Provided entries —
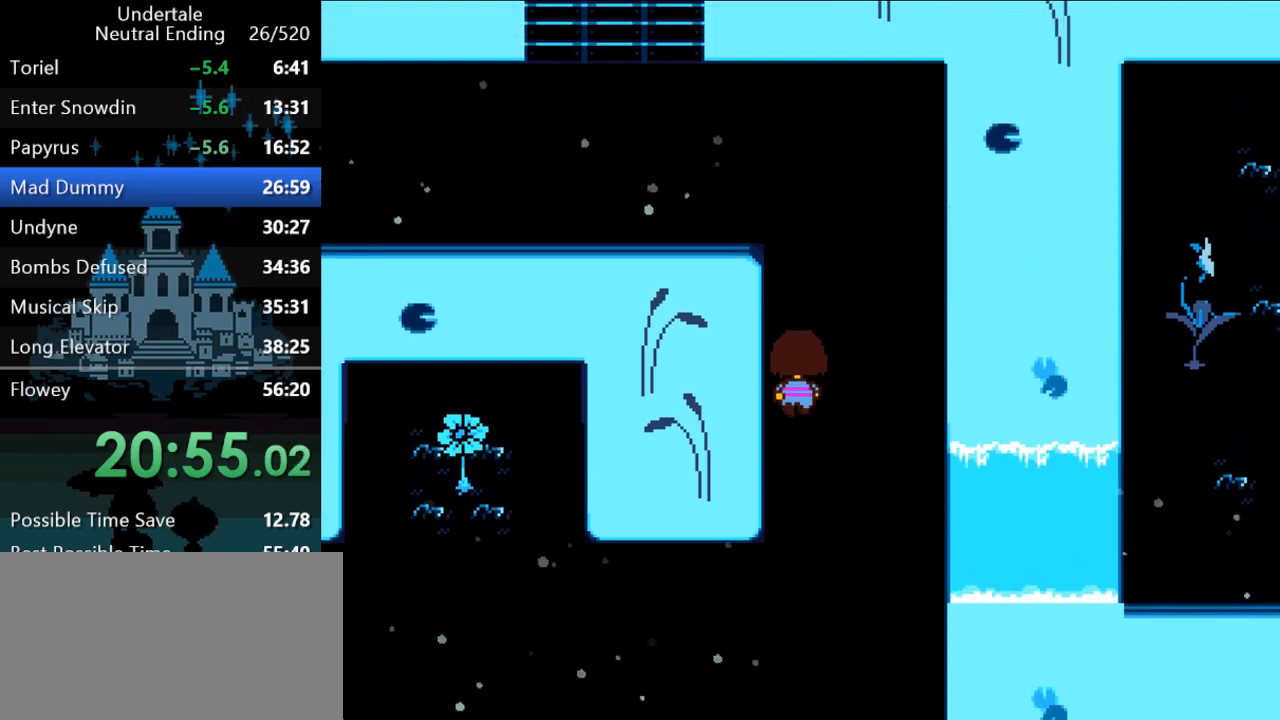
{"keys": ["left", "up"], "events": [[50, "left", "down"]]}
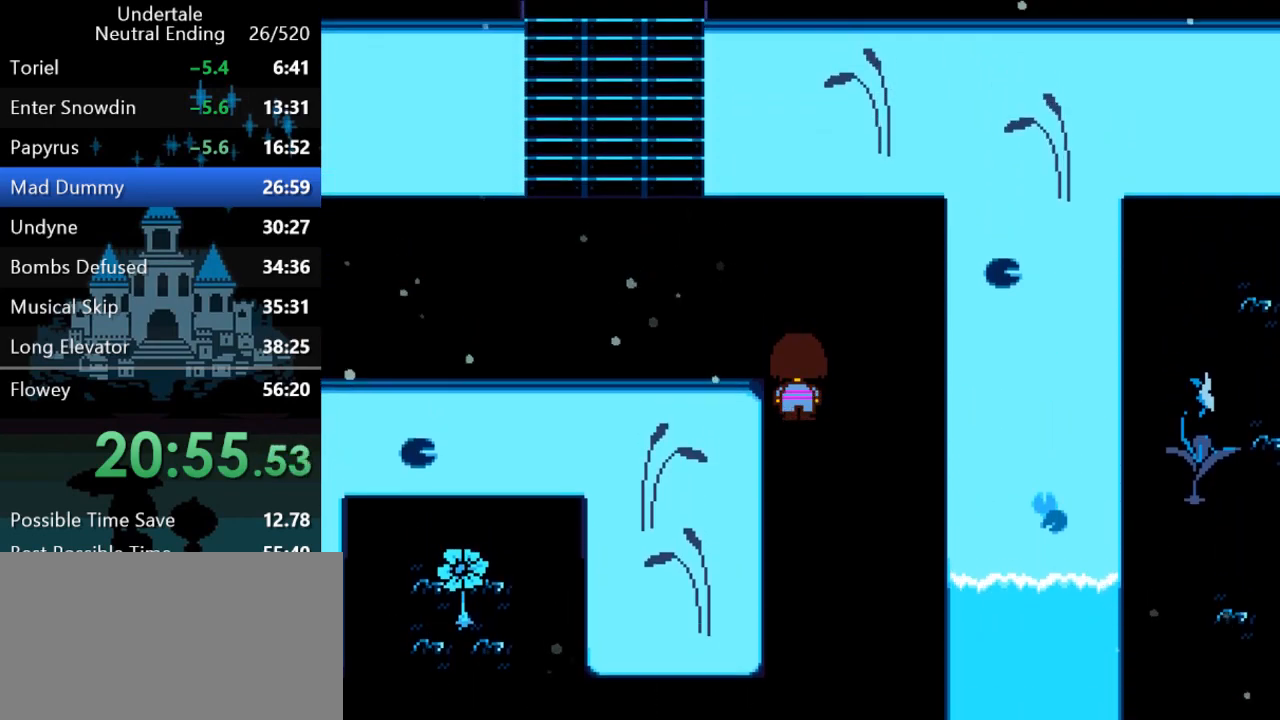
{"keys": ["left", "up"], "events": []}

* * *

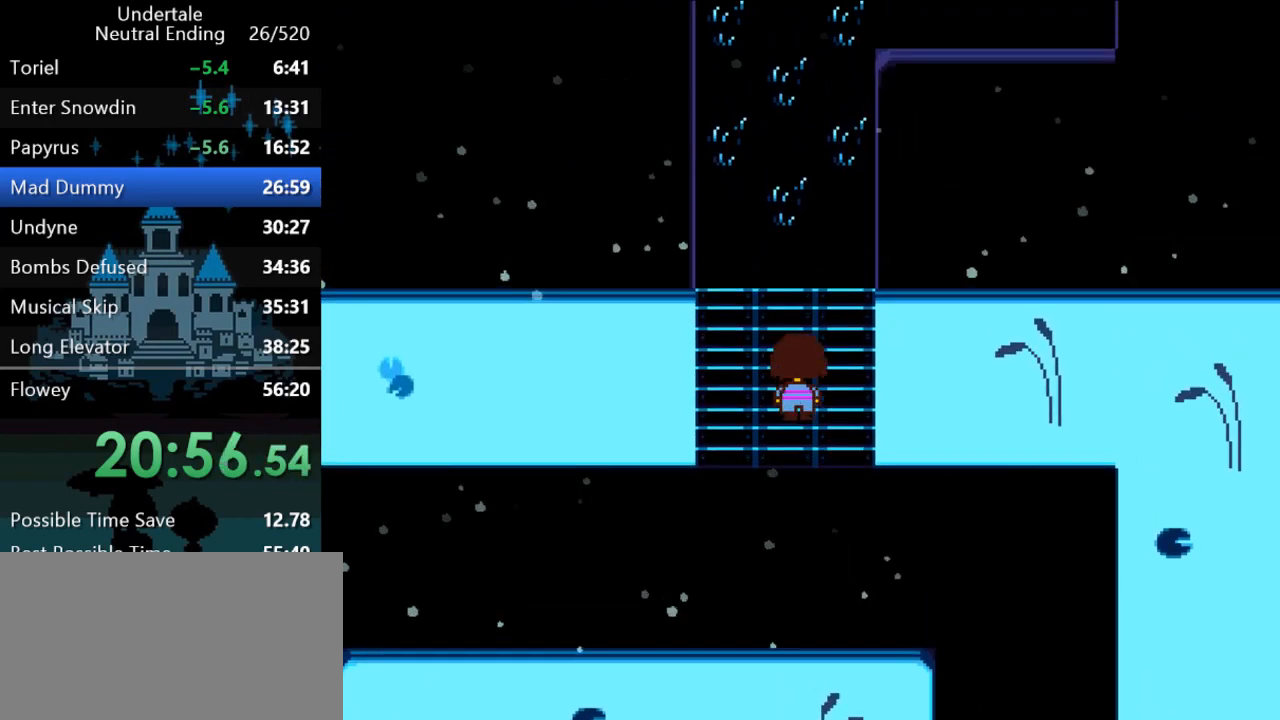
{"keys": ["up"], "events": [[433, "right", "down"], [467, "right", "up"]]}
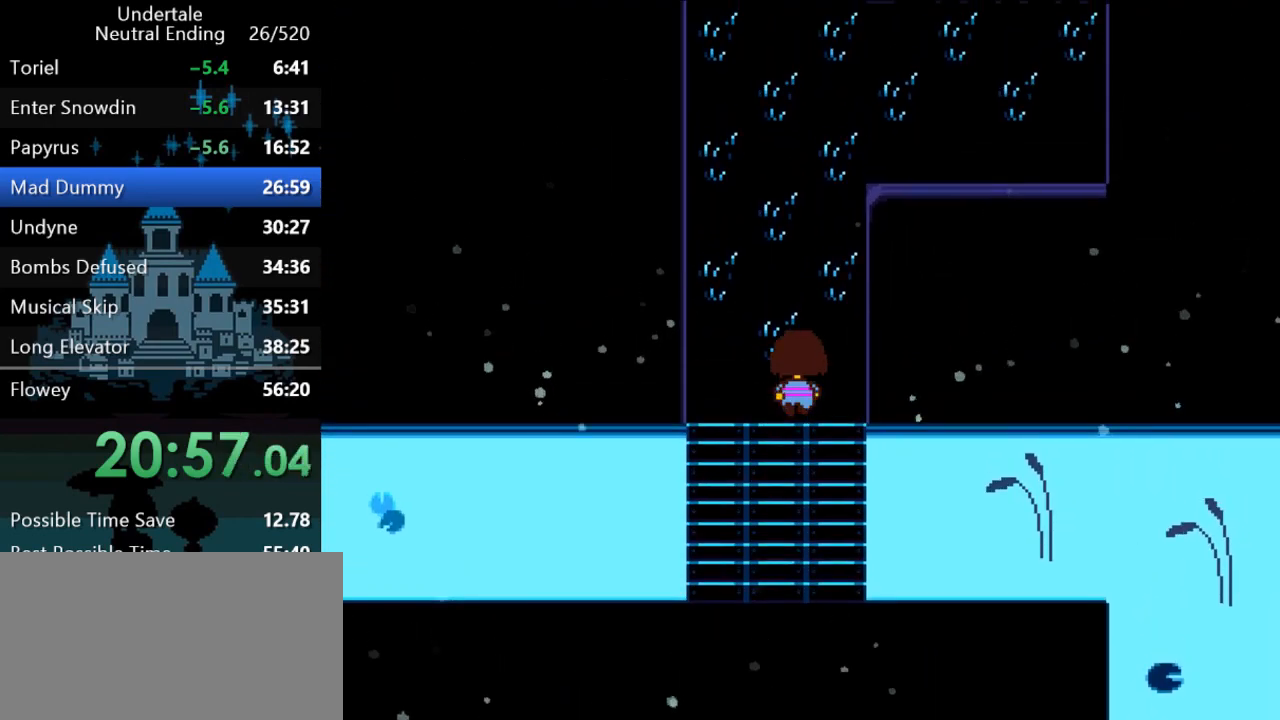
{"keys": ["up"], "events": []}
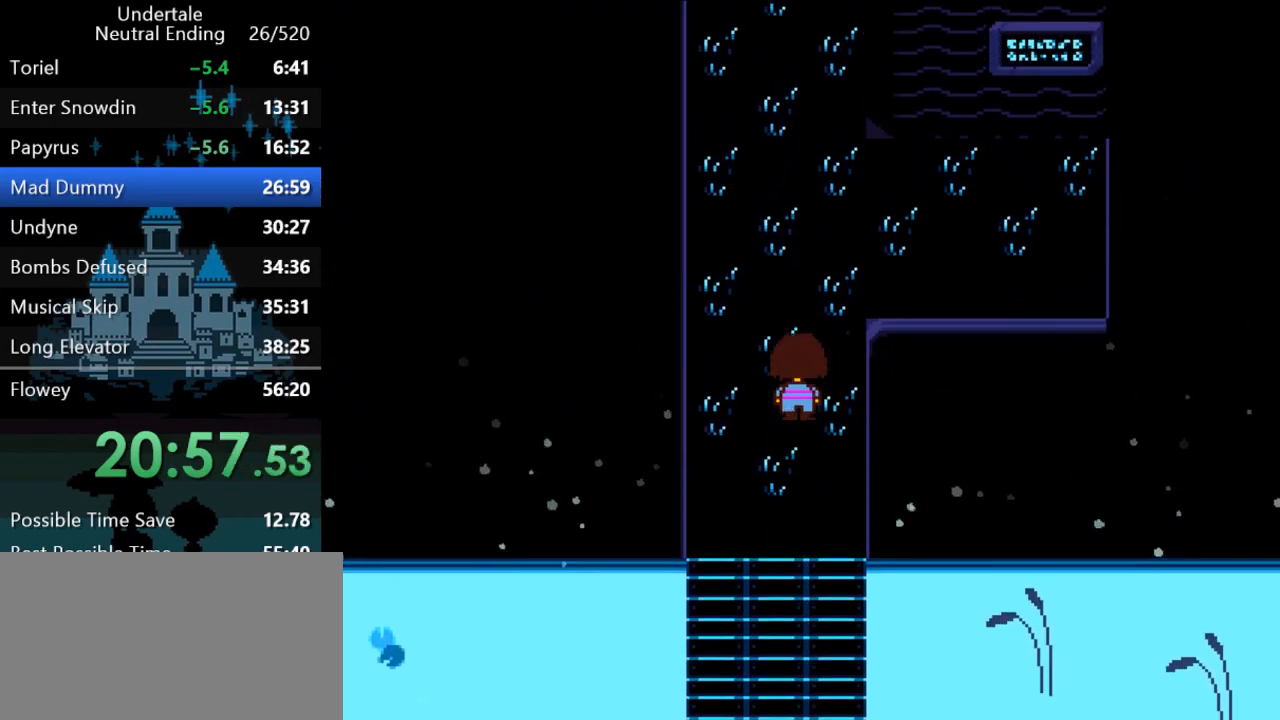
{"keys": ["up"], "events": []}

Try it — Scanning the data above, copy out every line where "down" is found.

Your response —
{"keys": ["left", "up"], "events": [[50, "left", "down"]]}
{"keys": ["up"], "events": [[433, "right", "down"], [467, "right", "up"]]}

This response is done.